Perry expects Gaikai will be incorporated into the PS4, however he doesn’t want to put words in Sony’s mouth. In bringing the service to consoles, Gaikai has experimented internally and can confirm that “it definitely works.”
While the fruits of Sony’s latest acquisition have yet to be realized, Perry is excited to be working on the PS4 – which has possibly been in development since 2010. His hope is to not only create something revolutionary, but to also emphasize the gaming components of the PS4. Perry is realistic, and realizes that Sony may not listen to everything he says, but he’s in a good position where he’s able to have his voice heard.

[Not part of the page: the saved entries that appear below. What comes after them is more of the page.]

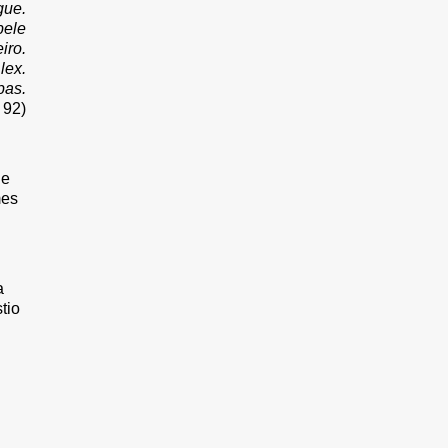
gue.
pele
iro.
lex.
pas.
 92)
de
mes
a
tio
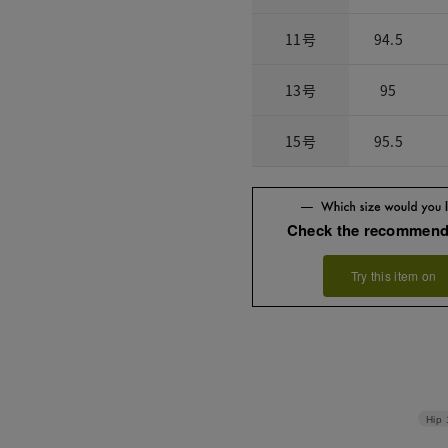
11号
94.5
13号
95
15号
95.5
Check the recommend
Try this item on
Hip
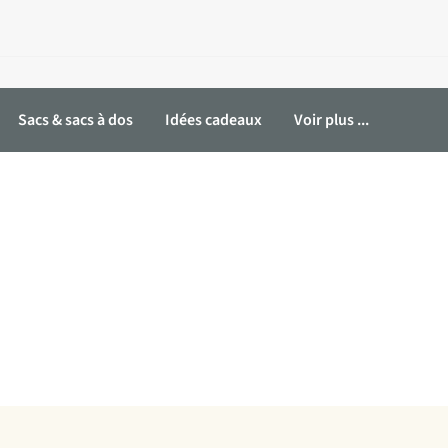
Sacs & sacs à dos
Idées cadeaux
Voir plus ...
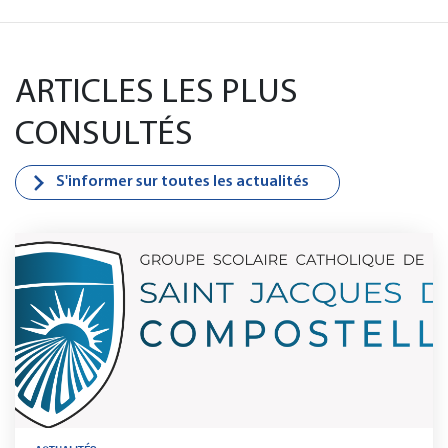
ARTICLES LES PLUS
CONSULTÉS
S'informer sur toutes les actualités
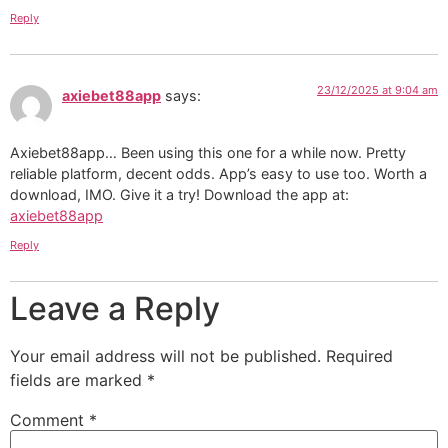
Reply
23/12/2025 at 9:04 am
axiebet88app
says:
Axiebet88app… Been using this one for a while now. Pretty
reliable platform, decent odds. App’s easy to use too. Worth a
download, IMO. Give it a try! Download the app at:
axiebet88app
Reply
Leave a Reply
Your email address will not be published.
Required
fields are marked
*
Comment
*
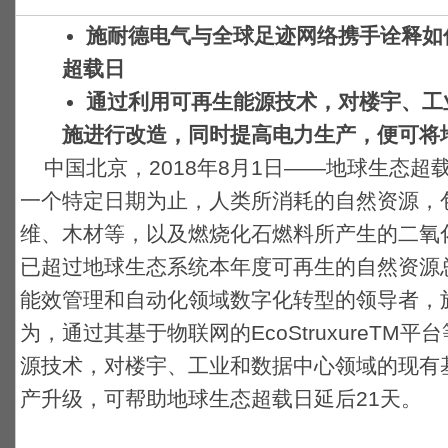
施耐德电气与全球足迹网络携手诠释如
超载日
通过利用可再生能源技术，对楼宇、工
施进行改造，同时提高电力生产，便可将
中国北京，2018年8月1日——地球生态超
一个特定日期为止，人类所消耗的自然资源，
维、木材等，以及燃烧化石燃料所产生的二氧
已超过地球生态系统本年度可再生的自然资源
能效管理和自动化领域数字化转型的领导者，
为，通过其基于物联网的EcoStruxureT
源技术，对楼宇、工业和数据中心领域的现有
产升级，可帮助地球生态超载日延后21天。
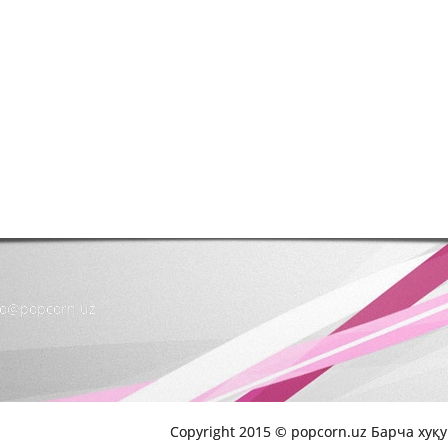
nfo@popcorn.uz
Copyright 2015 © popcorn.uz Барча хуқ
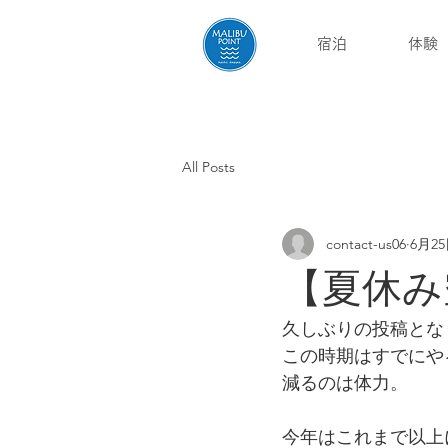
宿泊
体験
English
All Posts
contact-us06
6月2
【夏休み
久しぶりの投稿とな
この時期はすでにや
減るのは体力。
今年はこれまで以上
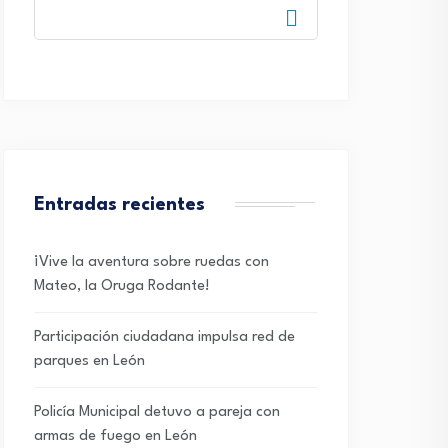
Entradas recientes
¡Vive la aventura sobre ruedas con
Mateo, la Oruga Rodante!
Participación ciudadana impulsa red de
parques en León
Policía Municipal detuvo a pareja con
armas de fuego en León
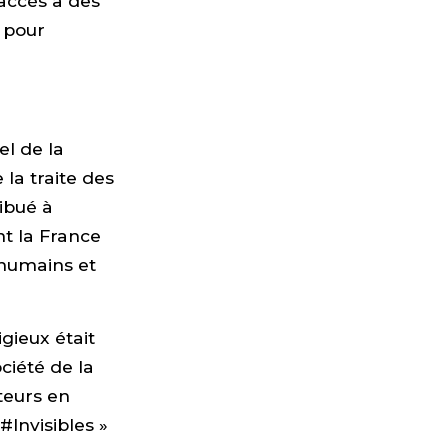
accès à des
s pour
l de la
la traite des
ibué à
nt la France
 humains et
igieux était
ciété de la
teurs en
#Invisibles »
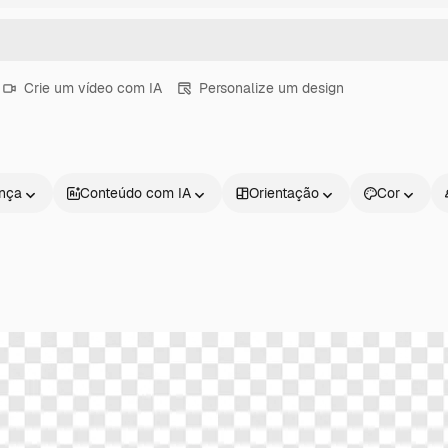
Crie um vídeo com IA
Personalize um design
ença
Conteúdo com IA
Orientação
Cor
Produtos
Começar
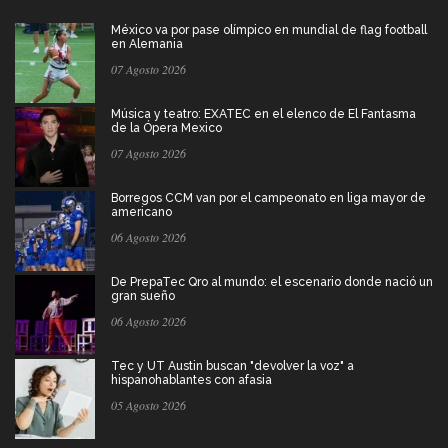
México va por pase olímpico en mundial de flag football
en Alemania
07 Agosto 2026
Música y teatro: EXATEC en el elenco de El Fantasma
de la Ópera Mexico
07 Agosto 2026
Borregos CCM van por el campeonato en liga mayor de
americano
06 Agosto 2026
De PrepaTec Qro al mundo: el escenario donde nació un
gran sueño
06 Agosto 2026
Tec y UT Austin buscan "devolver la voz" a
hispanohablantes con afasia
05 Agosto 2026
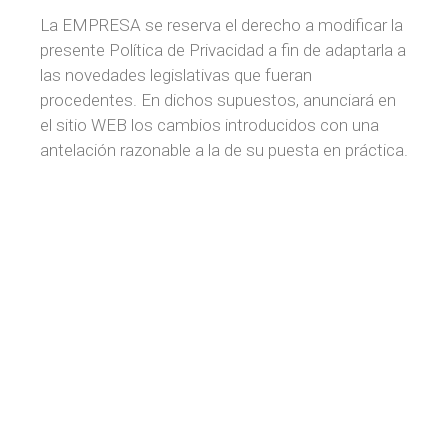
La EMPRESA se reserva el derecho a modificar la
presente Política de Privacidad a fin de adaptarla a
las novedades legislativas que fueran
procedentes. En dichos supuestos, anunciará en
el sitio WEB los cambios introducidos con una
antelación razonable a la de su puesta en práctica.
Sevilla
Avenida San Francisco Javier, 20,
Edificio Catalana Occidente, 421-422
41018-Sevilla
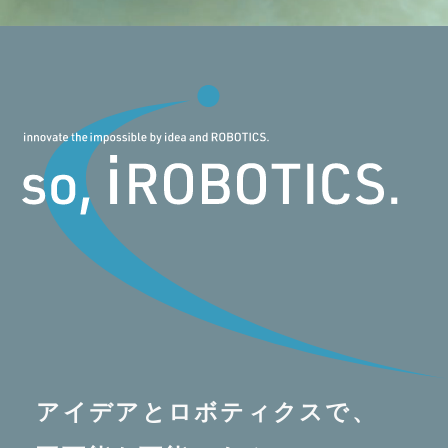
アイデアとロボティクスで、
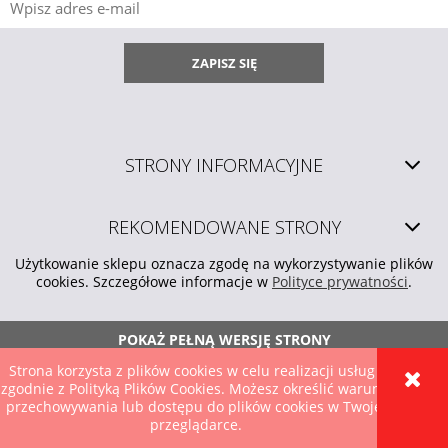
ZAPISZ SIĘ
STRONY INFORMACYJNE
REKOMENDOWANE STRONY
Użytkowanie sklepu oznacza zgodę na wykorzystywanie plików
cookies. Szczegółowe informacje w
Polityce prywatności
.
POKAŻ PEŁNĄ WERSJĘ STRONY
Strona korzysta z plików cookies w celu realizacji usług i
Sklep internetowy Shoper.pl
zgodnie z Polityką Plików Cookies. Możesz określić warunki
przechowywania lub dostępu do plików cookies w Twojej
przeglądarce.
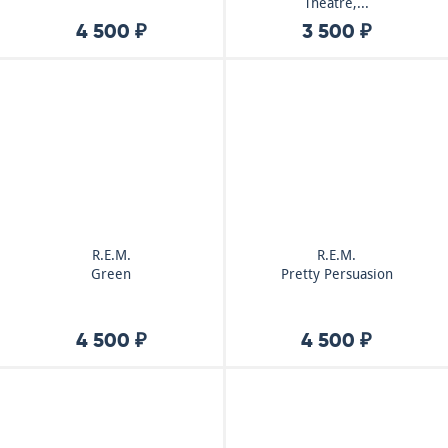
Theatre,...
4 500 ₽
3 500 ₽
R.E.M.
R.E.M.
Green
Pretty Persuasion
4 500 ₽
4 500 ₽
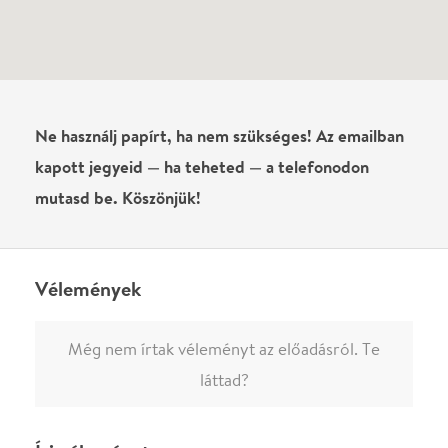
Név
0
/
4000
Ha nem vagy belépve, vagy nem vásároltál még jegyet erre az
előadásra, akkor jóvá kell hagyjuk az írásodat, mielőtt
megjelenne.
Regisztrálj/lépj be
vagy vásárolj jegyet az
előadásra az azonnali kommenteléshez.
ELKÜLDÖM
·
·
ADATVÉDELEM
FELIRATKOZOM
KAPCSOLAT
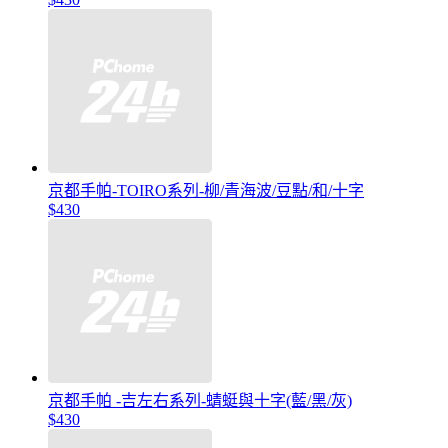
京都手帕-TOIRO系列-柳/青海波/豆點/和/十字
$430
京都手帕 -吉左右系列-蜻蜓與十字(藍/黑/灰)
$430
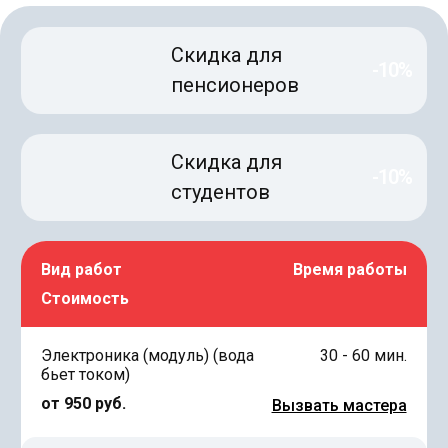
Скидка для
-10%
пенсионеров
Скидка для
-10%
студентов
Вид работ
Время работы
Стоимость
Электроника (модуль) (вода
30 - 60 мин.
бьет током)
от 950 руб.
Вызвать мастера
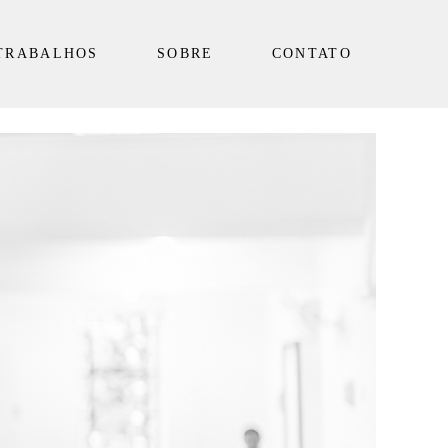
TRABALHOS
SOBRE
CONTATO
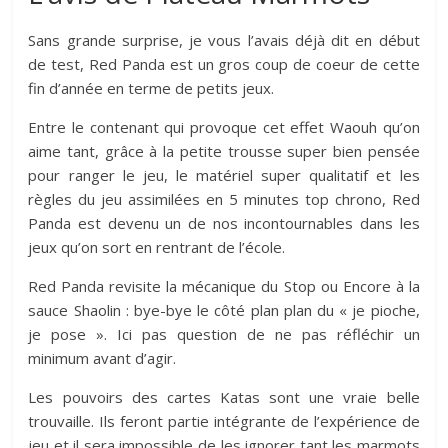
Sans grande surprise, je vous l’avais déjà dit en début
de test, Red Panda est un gros coup de coeur de cette
fin d’année en terme de petits jeux.
Entre le contenant qui provoque cet effet Waouh qu’on
aime tant, grâce à la petite trousse super bien pensée
pour ranger le jeu, le matériel super qualitatif et les
règles du jeu assimilées en 5 minutes top chrono, Red
Panda est devenu un de nos incontournables dans les
jeux qu’on sort en rentrant de l’école.
Red Panda revisite la mécanique du Stop ou Encore à la
sauce Shaolin : bye-bye le côté plan plan du « je pioche,
je pose ». Ici pas question de ne pas réfléchir un
minimum avant d’agir.
Les pouvoirs des cartes Katas sont une vraie belle
trouvaille. Ils feront partie intégrante de l’expérience de
jeu et il sera impossible de les ignorer tant les marmots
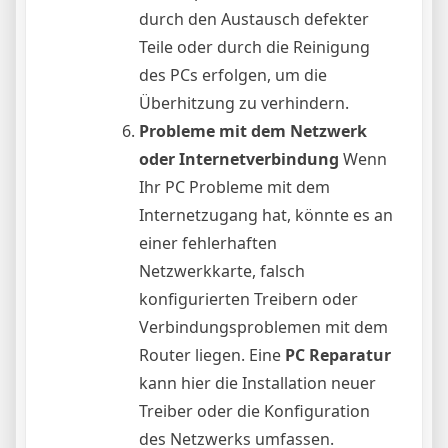
durch den Austausch defekter
Teile oder durch die Reinigung
des PCs erfolgen, um die
Überhitzung zu verhindern.
Probleme mit dem Netzwerk
oder Internetverbindung
Wenn
Ihr PC Probleme mit dem
Internetzugang hat, könnte es an
einer fehlerhaften
Netzwerkkarte, falsch
konfigurierten Treibern oder
Verbindungsproblemen mit dem
Router liegen. Eine
PC Reparatur
kann hier die Installation neuer
Treiber oder die Konfiguration
des Netzwerks umfassen.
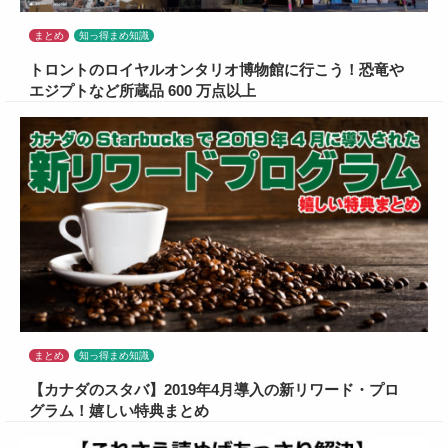
まとめ
知っ得まめ知識
トロントのロイヤルオンタリオ博物館に行こう！恐竜や
エジプトなど所蔵品 600 万点以上
まとめ
知っ得まめ知識
【カナダのスタバ】2019年4月導入の新リワード・プロ
グラム！嬉しい特典まとめ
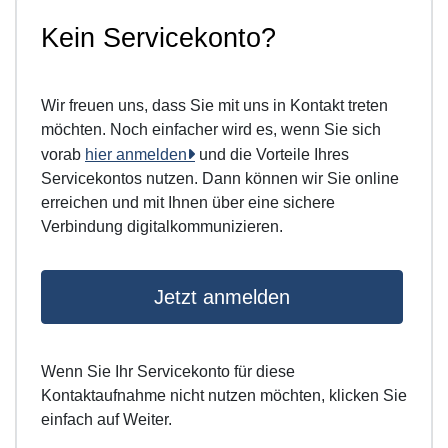
Kein Servicekonto?
Wir freuen uns, dass Sie mit uns in Kontakt treten
möchten. Noch einfacher wird es, wenn Sie sich
vorab
hier anmelden
und die Vorteile Ihres
Servicekontos nutzen. Dann können wir Sie online
erreichen und mit Ihnen über eine sichere
Verbindung digitalkommunizieren.
Jetzt anmelden
Wenn Sie Ihr Servicekonto für diese
Kontaktaufnahme nicht nutzen möchten, klicken Sie
einfach auf Weiter.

“I’m certainly going to remind them what I feel about PlayStation. What I feel about PlayStation is, when I’m thinking of buying a game – I don’t know how they’ve done it but the branding has somehow got me there – if I’m trying to find where the best version is, I just automatically go, well that would be the PlayStation version, right? I don’t know, the branding worked on me.”
Prior to Sony’s purchase of Gaikai, there was speculation that the service would be able to bring backwards compatibility back to the PS3. As many gamers are probably aware, current PS3 models do not play PS2 games, a feature that many PlayStation fans have requested be brought back.
However, emulation via software can be fickle. Perry was unable to discuss the possibility of using Gaikai for backwards compatibility, but he is excited about the accessibility it will bring to gamers:
“I’ve been saying for quite some time now, how people plan their days around moving data around, like, I’m going to start five games downloading and I’ll come back tomorrow. It’s a really big boon for gamers because they’ll be able to play pretty much everything that comes out with no effort.”
Cloud gaming is so attractive because it allows games to be played on a multitude of devices, no matter the hardware capabilities. The way Gaikai’s service could will affect video game distribution in the next generation is what makes Sony’s acquisition of Gaikai so intriguing to gamers.
Free-to-play and digital distribution has been on the rise over the past few years, and subscription services like Gaikai will help to better make digital distribution a model to complement retail. What we want to see is Gaikai running on the Vita; being able to play PS3 and PS4 titles on the go may sound like a pipe dream now, but if Sony nurtures their latest subsidiary, it could become a reality in just a few short years.